In a city where the car is king and public transport has been famously neglected, curious residents turned up in their tens of thousands to ride the short journey from central Los Angeles to the heart of old Hollywood and see what has been made out of billions of dollars of their tax money.

Superficially, at least, it was highly impressive. The new terminus, at the junction of Hollywood Boulevard and Vine Street, was decked out in pastiche Art Deco palm-tree columns in imitation of the famous Egyptian Theater a few blocks away. The ceiling was hung with hundreds of empty film reels, and two 1930s-era mounted film cameras greeted passengers streaming in and out of sleek, silent carriages.

But after all the promises that greeted the launching of the subway project in 1986, the new line seemed paltry at best. The progress of the project equates to three inches an hour. It was also not clear how many people would use it.

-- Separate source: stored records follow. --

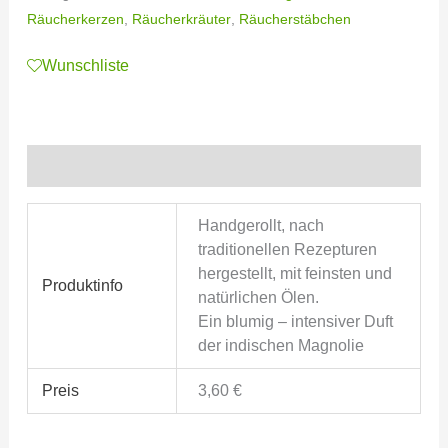
Räucherkerzen
,
Räucherkräuter
,
Räucherstäbchen
Wunschliste
Zusätzliche Informationen
Handgerollt, nach
traditionellen Rezepturen
hergestellt, mit feinsten und
Produktinfo
natürlichen Ölen.
Ein blumig – intensiver Duft
der indischen Magnolie
Preis
3,60 €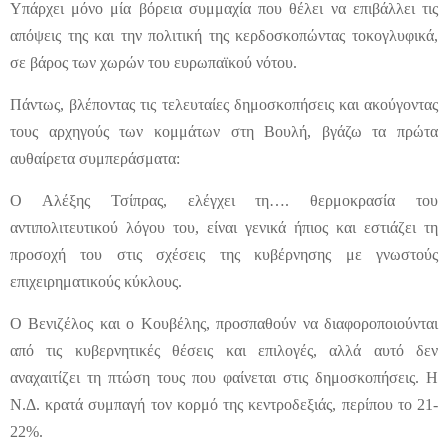
Υπάρχει μόνο μία βόρεια συμμαχία που θέλει να επιβάλλει τις
απόψεις της και την πολιτική της κερδοσκοπώντας τοκογλυφικά,
σε βάρος των χωρών του ευρωπαϊκού νότου.
Πάντως, βλέποντας τις τελευταίες δημοσκοπήσεις και ακούγοντας
τους αρχηγούς των κομμάτων στη Βουλή, βγάζω τα πρώτα
αυθαίρετα συμπεράσματα:
Ο Αλέξης Τσίπρας, ελέγχει τη…. θερμοκρασία του
αντιπολιτευτικού λόγου του, είναι γενικά ήπιος και εστιάζει τη
προσοχή του στις σχέσεις της κυβέρνησης με γνωστούς
επιχειρηματικούς κύκλους.
Ο Βενιζέλος και ο Κουβέλης, προσπαθούν να διαφοροποιούνται
από τις κυβερνητικές θέσεις και επιλογές, αλλά αυτό δεν
αναχαιτίζει τη πτώση τους που φαίνεται στις δημοσκοπήσεις. Η
Ν.Δ. κρατά συμπαγή τον κορμό της κεντροδεξιάς, περίπου το 21-
22%.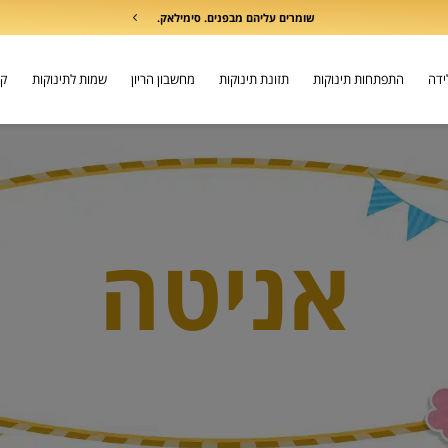
שומרים עליהם מבפנים. סימילאק.
לידה
התפתחות תינוקות
תזונת תינוקות
מחשבון הריון
שמות לתינוקות
קו
אניטה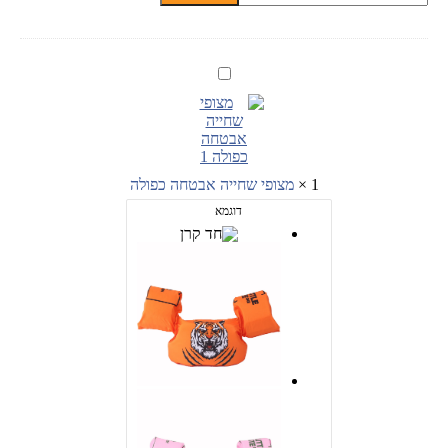
של
שוזר
רולר
חשמלי
מצופי
לקליעת
שחייה
תסרוקות
אבטחה
לילדות
כפולה
1
×
מצופי שחייה אבטחה כפולה
דוגמא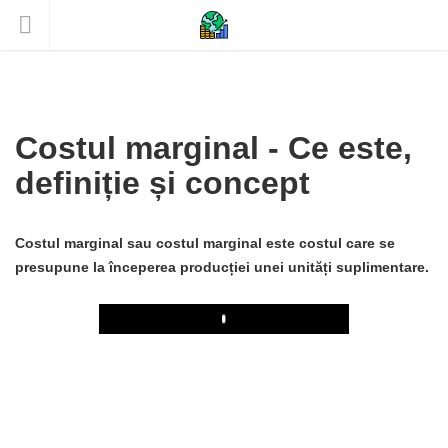
Costul marginal - Ce este,
definiție și concept
Costul marginal sau costul marginal este costul care se
presupune la începerea producției unei unități suplimentare.
Play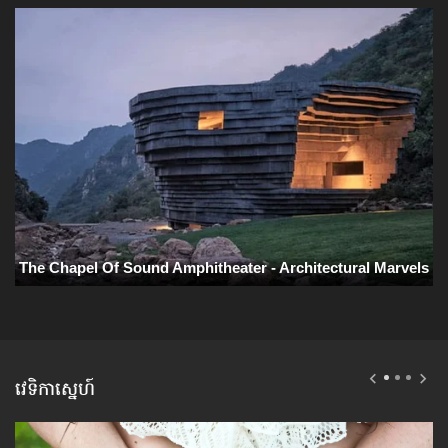
វេទិកាស្នេហ៍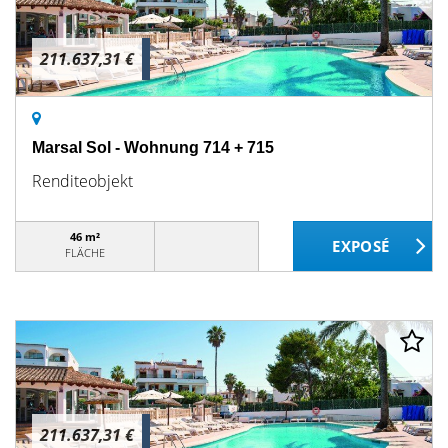
211.637,31 €
Marsal Sol - Wohnung 714 + 715
Renditeobjekt
46 m²
FLÄCHE
211.637,31 €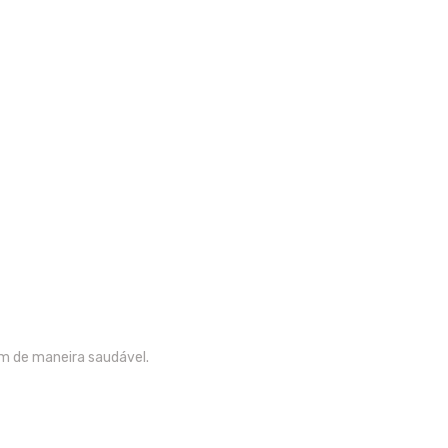
am de maneira saudável.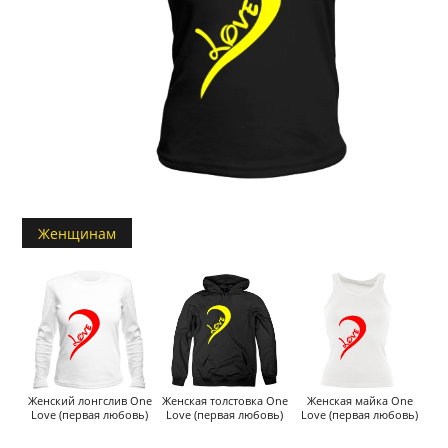
Женщинам
Женский лонгслив One
Женская толстовка One
Женская майка One
Love (первая любовь)
Love (первая любовь)
Love (первая любовь)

The extension now provides Angelenos with 11.1 miles of track on the "Red Line". Next year, a further six miles are due to be added, taking the line past such tourist attractions as Mann's Chinese Theater and Universal Studios to its final destination on the southern rim of the San Fernando Valley.

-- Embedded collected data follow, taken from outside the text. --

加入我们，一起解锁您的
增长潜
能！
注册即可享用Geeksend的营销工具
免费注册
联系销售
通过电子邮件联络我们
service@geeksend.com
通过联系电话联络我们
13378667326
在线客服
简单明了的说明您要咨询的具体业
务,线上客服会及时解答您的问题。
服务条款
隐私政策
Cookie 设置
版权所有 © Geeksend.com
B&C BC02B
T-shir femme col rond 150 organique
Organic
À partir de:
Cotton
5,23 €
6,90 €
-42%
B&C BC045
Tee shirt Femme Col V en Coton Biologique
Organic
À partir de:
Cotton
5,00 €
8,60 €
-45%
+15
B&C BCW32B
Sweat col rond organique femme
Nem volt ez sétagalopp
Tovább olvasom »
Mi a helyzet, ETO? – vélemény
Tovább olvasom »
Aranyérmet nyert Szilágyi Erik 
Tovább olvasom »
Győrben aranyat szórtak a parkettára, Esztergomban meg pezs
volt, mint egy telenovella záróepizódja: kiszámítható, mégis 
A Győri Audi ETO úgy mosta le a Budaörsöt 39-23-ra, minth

That, however, will be it - the Metro Rail project has proved so slow, so scandal-ridden and so costly that the city recently voted to scrap all future work. At about $300m (pounds 187.5m) a mile, the Los Angeles underground has become the most expensive public transport system in the world. It attracts only 40,000 users a day, compared with nearly 3 million on New York's 277-mile system.

Los Angeles became a global symbol of hostility to public transport when automotive interests prevailed in the 1940s and hundreds of miles of tram and light rail track were torn up to free funds for the city's famous freeway system. Tom Bradley, LA's progressive mayor, dreamt of reversing that trend when he launched the Metro Rail project in the wake of the 1984 Los Angeles Olympics.

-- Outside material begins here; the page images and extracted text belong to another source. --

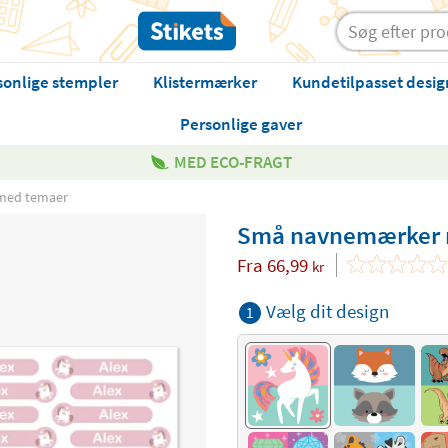
sonlige stempler
Klistermærker
Kundetilpasset desig
Personlige gaver
MED ECO-FRAGT
med temaer
Små navnemærker 
Fra
66,99
kr
Vælg dit design
1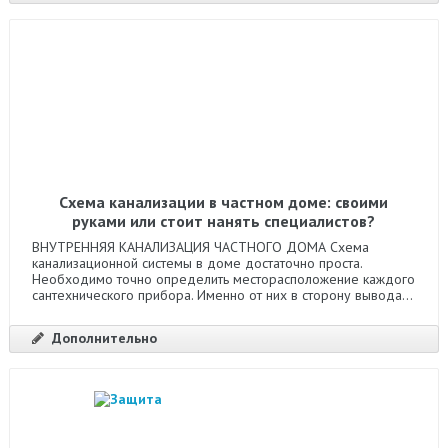
Схема канализации в частном доме: своими
руками или стоит нанять специалистов?
ВНУТРЕННЯЯ КАНАЛИЗАЦИЯ ЧАСТНОГО ДОМА Схема
канализационной системы в доме достаточно проста.
Необходимо точно определить месторасположение каждого
сантехнического прибора. Именно от них в сторону вывода...
Дополнительно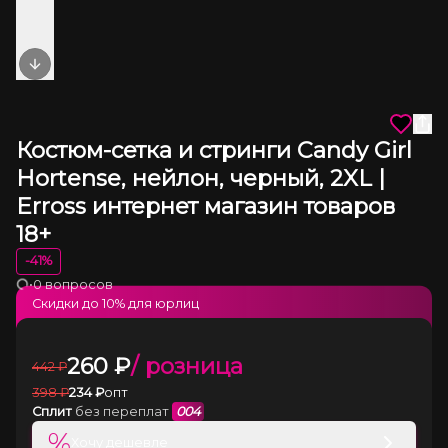
Next slide
Костюм-сетка и стринги Candy Girl
Hortense, нейлон, черный, 2XL |
Erross интернет магазин товаров
18+
-
41
%
•
0 вопросов
Загрузка
Скидки до
10
% для юрлиц
260
₽
/ розница
442
₽
398
₽
234
₽
опт
Сплит
без переплат
004
%
Хочу дешевле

But the agency created to oversee the project, the Metropolitan Transit Authority, soon became mired in corruption scandals as hundreds of millions of dollars in local and federal money poured in.

Construction standards were so shoddy that parts of Hollywood began sinking at a rate of 10 inches a year. In 1995, an 80ft sinkhole opened up on Hollywood Boulevard, closing three blocks for more than a year and effectively sealing the Metro Rail's long-term fate.